More Artistic Potential by Building and Breaking

Often when we create art, we build. We communicate the big picture and compose bits and pieces so that they work together. We get happy accidents (and sometimes some not-so-happy ones) and aim to make an image where the overall atmosphere takes over the details.

But to reveal more, we also need to break. Then the romantic flower that was painted to represent a dreamer, becomes a more stylish and symbolic figure.

Avant Garden, a surface pattern by Paivi Eerola. From the collection Modern Maximalist.

Yellow flowers and all the yellow washes can be more geometric when they are away from the big picture.

Floral Harlequin, a surface pattern by Paivi Eerola. From the collection Modern Maximalist.
Pansy Power, a surface pattern by Paivi Eerola. From the collection Modern Maximalist.

The juicyness of the fruits and other decorative details can be reorganized.

Fruity Living, a surface pattern by Paivi Eerola. From the collection Modern Maximalist.
Juicy Breakfast, a surface pattern by Paivi Eerola. From the collection Modern Maximalist.
Spiritual Refresh, a surface pattern by Paivi Eerola. From the collection Modern Maximalist.

Picking Ideas from Other Images

We can also add more fuel, and break and pick from other images. This design called “List Maxima” uses motifs from the painting, but also the idea of a list that came from playing with the name of the collection, and fashion pictures that showed puffy and full dresses of the maximalist style.

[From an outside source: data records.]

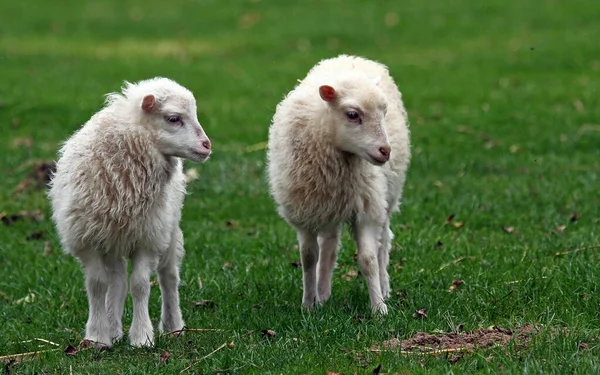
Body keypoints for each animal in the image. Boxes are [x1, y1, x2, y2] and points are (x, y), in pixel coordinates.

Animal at [47, 77, 211, 350]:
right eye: (174, 118)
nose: (207, 146)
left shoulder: (147, 239)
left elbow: (141, 285)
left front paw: (142, 337)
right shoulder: (88, 240)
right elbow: (97, 285)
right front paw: (97, 336)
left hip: (168, 229)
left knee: (169, 277)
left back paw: (173, 325)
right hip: (114, 237)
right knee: (117, 282)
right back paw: (113, 329)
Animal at [268, 54, 412, 316]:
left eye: (384, 112)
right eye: (353, 114)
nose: (385, 151)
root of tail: (351, 57)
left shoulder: (367, 208)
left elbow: (367, 259)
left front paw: (379, 308)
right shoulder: (306, 213)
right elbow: (308, 257)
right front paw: (308, 304)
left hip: (388, 196)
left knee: (384, 241)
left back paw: (384, 287)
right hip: (330, 205)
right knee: (329, 245)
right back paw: (323, 293)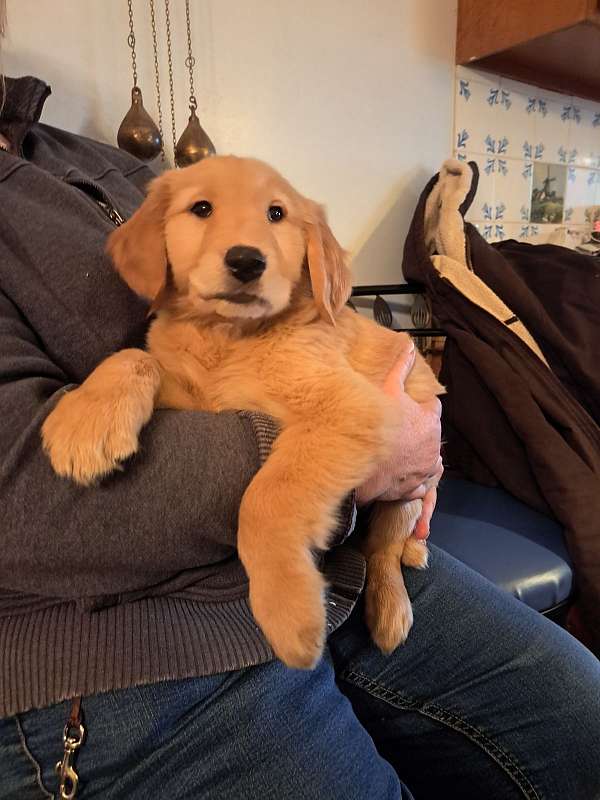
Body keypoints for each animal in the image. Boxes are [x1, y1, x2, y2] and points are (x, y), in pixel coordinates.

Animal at [42, 156, 442, 668]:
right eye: (201, 208)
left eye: (277, 214)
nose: (247, 260)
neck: (228, 338)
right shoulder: (193, 398)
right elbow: (134, 357)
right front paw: (84, 422)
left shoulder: (348, 407)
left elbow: (265, 499)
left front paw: (289, 608)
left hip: (412, 489)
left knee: (383, 552)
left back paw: (392, 607)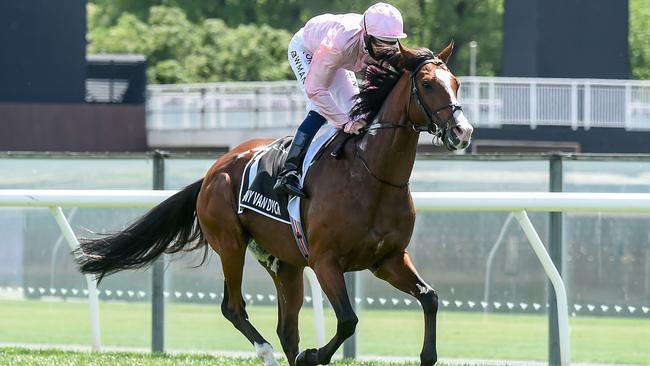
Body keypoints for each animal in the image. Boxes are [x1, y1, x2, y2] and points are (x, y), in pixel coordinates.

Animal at [74, 43, 470, 366]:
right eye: (428, 85)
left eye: (456, 83)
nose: (462, 131)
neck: (371, 176)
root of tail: (214, 169)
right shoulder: (326, 261)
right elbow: (348, 321)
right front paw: (314, 356)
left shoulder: (387, 258)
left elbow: (430, 298)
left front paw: (427, 354)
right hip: (231, 244)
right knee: (234, 308)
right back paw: (266, 352)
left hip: (285, 264)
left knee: (286, 329)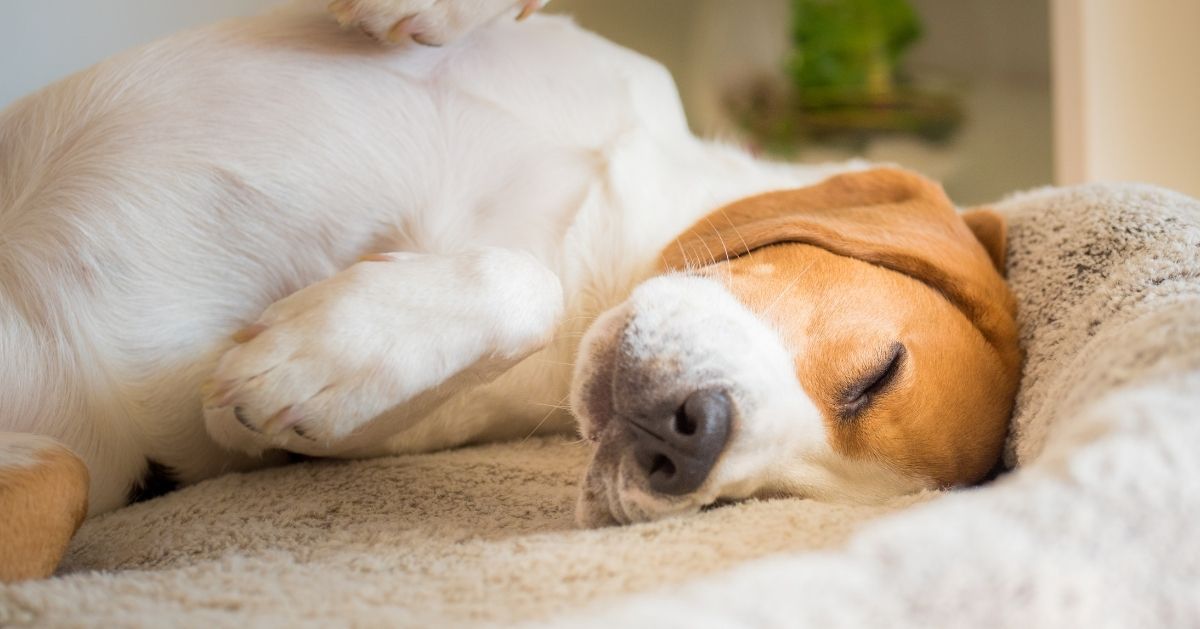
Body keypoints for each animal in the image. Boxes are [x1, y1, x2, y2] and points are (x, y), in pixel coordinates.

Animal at [0, 0, 1017, 580]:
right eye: (877, 373)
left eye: (758, 504)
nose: (690, 444)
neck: (601, 245)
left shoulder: (268, 444)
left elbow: (521, 285)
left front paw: (311, 362)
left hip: (69, 474)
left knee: (64, 474)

List Maxima, a surface pattern by Paivi Eerola. From the collection Modern Maximalist.

By breaking and picking, we also develop our ability to curate – to see which inspiration suits what we have already done. It’s an essential part of a style-development and and growing artistic vision.

I saw a pleated skirt on Prince Charles’s wife Camilla Parker-Bowles, not a maximalist style at all, but wonderfully modern so I broke and picked the image and got creative from that.

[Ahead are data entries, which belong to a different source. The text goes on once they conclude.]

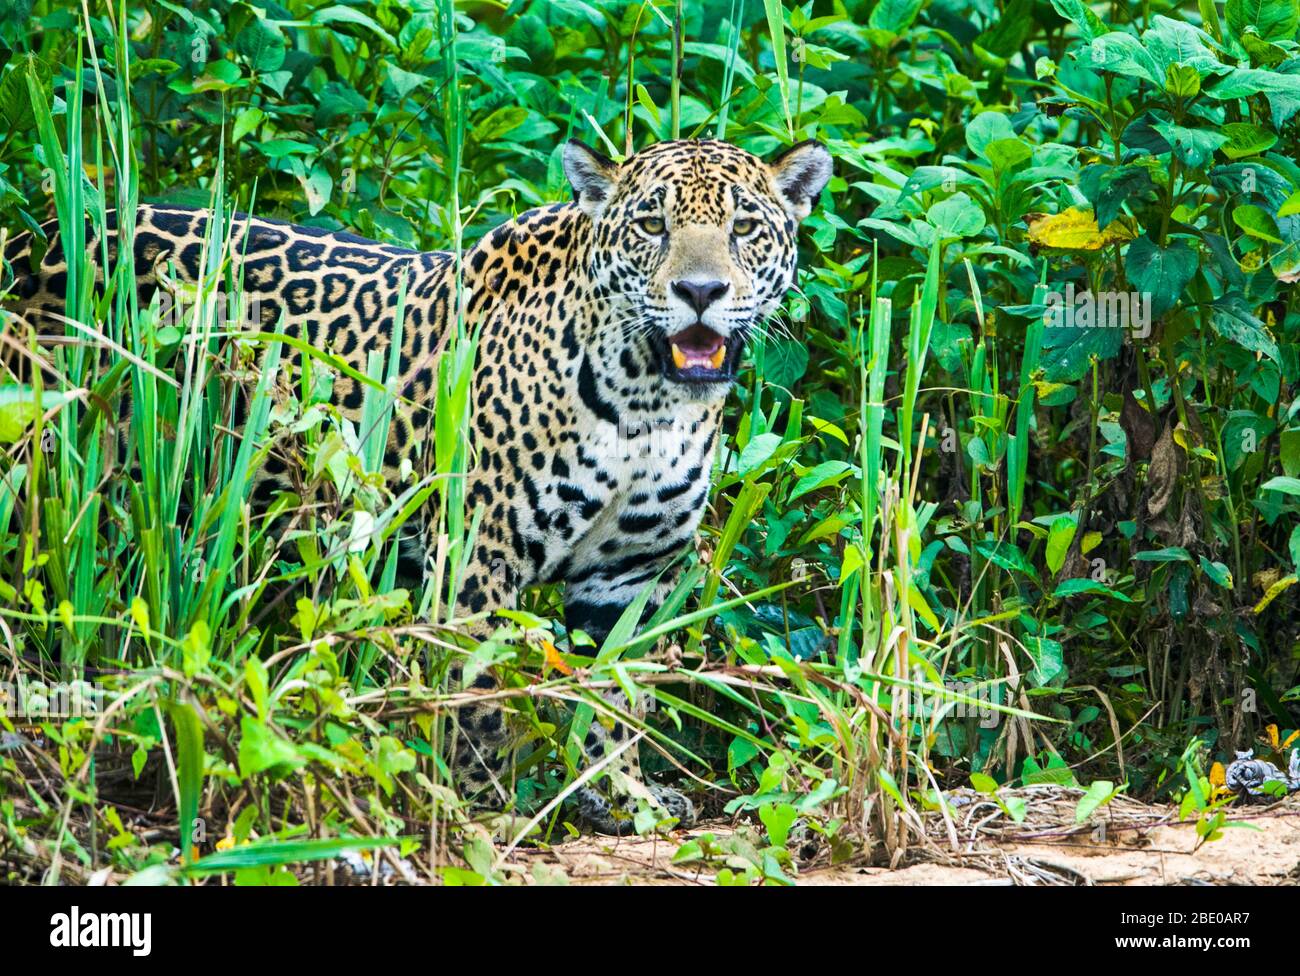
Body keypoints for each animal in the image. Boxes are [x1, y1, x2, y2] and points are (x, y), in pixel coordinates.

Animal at [1, 137, 833, 834]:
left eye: (745, 227)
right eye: (652, 225)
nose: (700, 291)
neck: (648, 405)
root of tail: (32, 235)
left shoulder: (630, 576)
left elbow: (614, 701)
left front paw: (620, 795)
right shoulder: (477, 555)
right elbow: (478, 693)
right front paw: (480, 804)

Camilla Moe, a surface pattern by Paivi Eerola. From the collection Modern Maximalist.

Artists often say to me: “I need to focus!” But by focusing on narrowing, we non-creatively force ourselves to do one thing. By breaking and picking, we can curate all kinds of inspiration and be creative so that it grows our artistic vision.

Sweet Sensations, a surface pattern by Paivi Eerola. From the collection Modern Maximalist.

Revealing the Artistic Potential

No matter where you are in your artistic journey, your art benefits from the idea of building and breaking. Build to go deeper into the experience and break to reveal more ideas and potential! In practice, building often means painting, and breaking is often connected to drawing – even if, of course, you can use any techniques that suit you.

What was first a watercolor painting, could now be a quilt!

A quilt mockup from the fabrics designed by Päivi Eerola. From the collection Modern Maximalist. Read her blog post about revealing artistic potential.

Building and breaking can alternate endlessly when we combine new ideas and results with old ones.

Printed surface patterns. By Paivi Eerola of Peony and Parakeet.

Here I am breaking and picking to create something new into my art journal.

A paper collage in progress. By Paivi Eerola of Peony and Parakeet.

Here’s what I built by cutting and glueing new prints and old hand-decorated papers.

A paper collage by Paivi Eerola of Peony and Parakeet.

And I couldn’t resist checking if this could work as a repeat too!

A surface pattern from collage art. By Paivi Eerola of Peony and Parakeet.

I hope you found this post about building and breaking inspiring!